The typical clinical presentation of Bell’s palsy includes:

  1. The paralysis is acute in onset, and involves only one side of the face.
  2. The paralysis is “peripheral” meaning that all muscles are involved including the forehead.
  3. There may be numbness or pain of the ear, face, neck or tongue in 50% of patients (sensory cranial polyneuritis.
  4. There is a preceding viral illness in about half of the patients.
  5. There is a family history of Bell’s palsy in 10% of patients.
  6. It is extremely rare for Bell’s palsy to involve both sides of the face.
  7. There may be a change in hearing sensitivity (often increased sensitivity).

What is the mechanism of injury to the facial nerve in Bell’s Palsy?

  • A. Primary viral infection (herpes) sometime in the past.
  • B. The virus lives in the facial nerve cell bodies (trigeminal ganglion) from months to years.
  • C. The virus becomes reactivated at a later date.
  • D. The virus reproduces and travels along the nerve.
  • E. The virus infects the cells surrounding the nerve (Schwann cells) resulting in inflammation.
  • F. There is an autoimmune response to the damaged Schwann cells which ultimately causes inflammation of the nerve and subsequent weakness or paralysis of the face.
  • G. The clinical course of the paralysis and the recovery will depend upon the degree and amount of damage to the nerve.
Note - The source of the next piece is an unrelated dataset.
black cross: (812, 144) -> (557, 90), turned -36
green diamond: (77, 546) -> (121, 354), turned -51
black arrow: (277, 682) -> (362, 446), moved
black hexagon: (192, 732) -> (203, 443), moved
Corticosteroids are the standard and best treatment for Bell’s palsy. Almost all patients with Bell’s palsy will be treated with prednisone. Antiviral medications like acyclovir are also generally used as they have been demonstrated to improve recovery in facial paralysis. If the paralysis is improving after five days of treatment, the acyclovir is stopped and the steroids can be tapered to zero over the next week. Physical therapy and electrotherapy probably have no significant benefit. Surgical facial nerve decompression remains to be controversial and is done very rarely..
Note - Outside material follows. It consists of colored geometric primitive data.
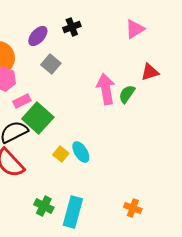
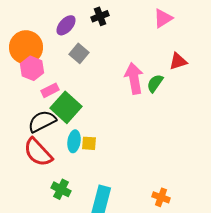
cyan ellipse: (81, 152) -> (74, 141), moved, turned 40
yellow square: (61, 154) -> (89, 143), turned -35
green cross: (44, 206) -> (61, 189), moved

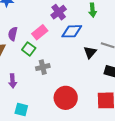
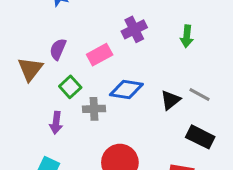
blue diamond: (72, 31) -> (126, 90), moved
green square: (29, 49) -> (70, 87), moved
purple arrow: (13, 81) -> (56, 123), moved

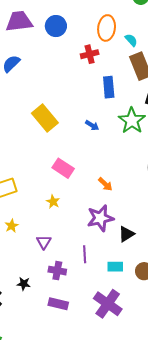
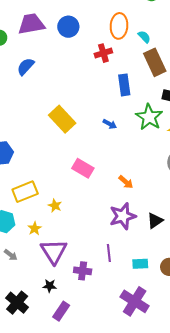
yellow star: (53, 202) -> (55, 206), moved
black triangle: (126, 234) -> (155, 221), moved
purple triangle: (44, 242) -> (54, 252), moved, size x1.8
purple rectangle: (58, 304) -> (61, 311), moved, turned -66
Patients with facial nerve paralysis have difficulty keeping their eye closed because the muscle which closes the eye (orbicularis oculi muscle) cannot work. Serious complications related to the eye can occur because the cornea (the clear covering) of the eye becomes too dry. The following are important in preventing eye complications.
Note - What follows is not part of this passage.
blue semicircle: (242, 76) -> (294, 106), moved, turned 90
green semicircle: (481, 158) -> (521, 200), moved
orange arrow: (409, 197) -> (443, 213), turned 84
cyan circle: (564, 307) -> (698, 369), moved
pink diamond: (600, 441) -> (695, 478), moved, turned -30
  1. You should manually close the eye with a finger to keep it moist. You should use the back of your finger rather than the tip to insure that the eye is not injured.
  2. Wear protective glasses to prevent dust from entering the eye.
  3. Use artificial tears to keep the eye dry.
  4. Tape or patch your eye closed with paper tape while asleep, and use an ointment to keep the eye lubricated. • A temporary or permanent narrowing of the eye opening (tarsorrhapy) may be occasionally be necessary.

Reconstructive options for patients with facial muscle weakness or paralysis include one or more of the following.

  1. Nerve repair or nerve graphs: Facial regeneration occurs at a rate of one millimeter per day. If a nerve has been cut or removed, direct microscopic repair is the best option. Sensory nerve like the Great Auricular or Sural nerves can be employed to fill in any gaps.
  2. Nerve transposition: Often the tongue nerve (hypoglossal nerve) or the other facial nerve can be connected to the existing facial nerve. For example, the patient can train themselves to move their face by moving their tongue.
  3. Muscle transposition or sling procedures: The temporalis muscle or masseter muscle, which are one of the only muscles on the face not supplied by the facial nerve, can be moved down and connected to the corner of the mouth to provide movement of the face.
  4. Muscle transfers: Free muscles from the leg (gracilis) can be used to provide both muscle bulk and function. Often a cross facial nerve transposition is done to provide similar nerve supply to the donor muscle flap.
  5. Ancillary eyelid or oral procedures: In addition to one of the above, often it is necessary to include a brow or facelift, partial lip resection, eyelid repositioning, lower eyelid shortening, upper eyelid weights, or eyelid springs.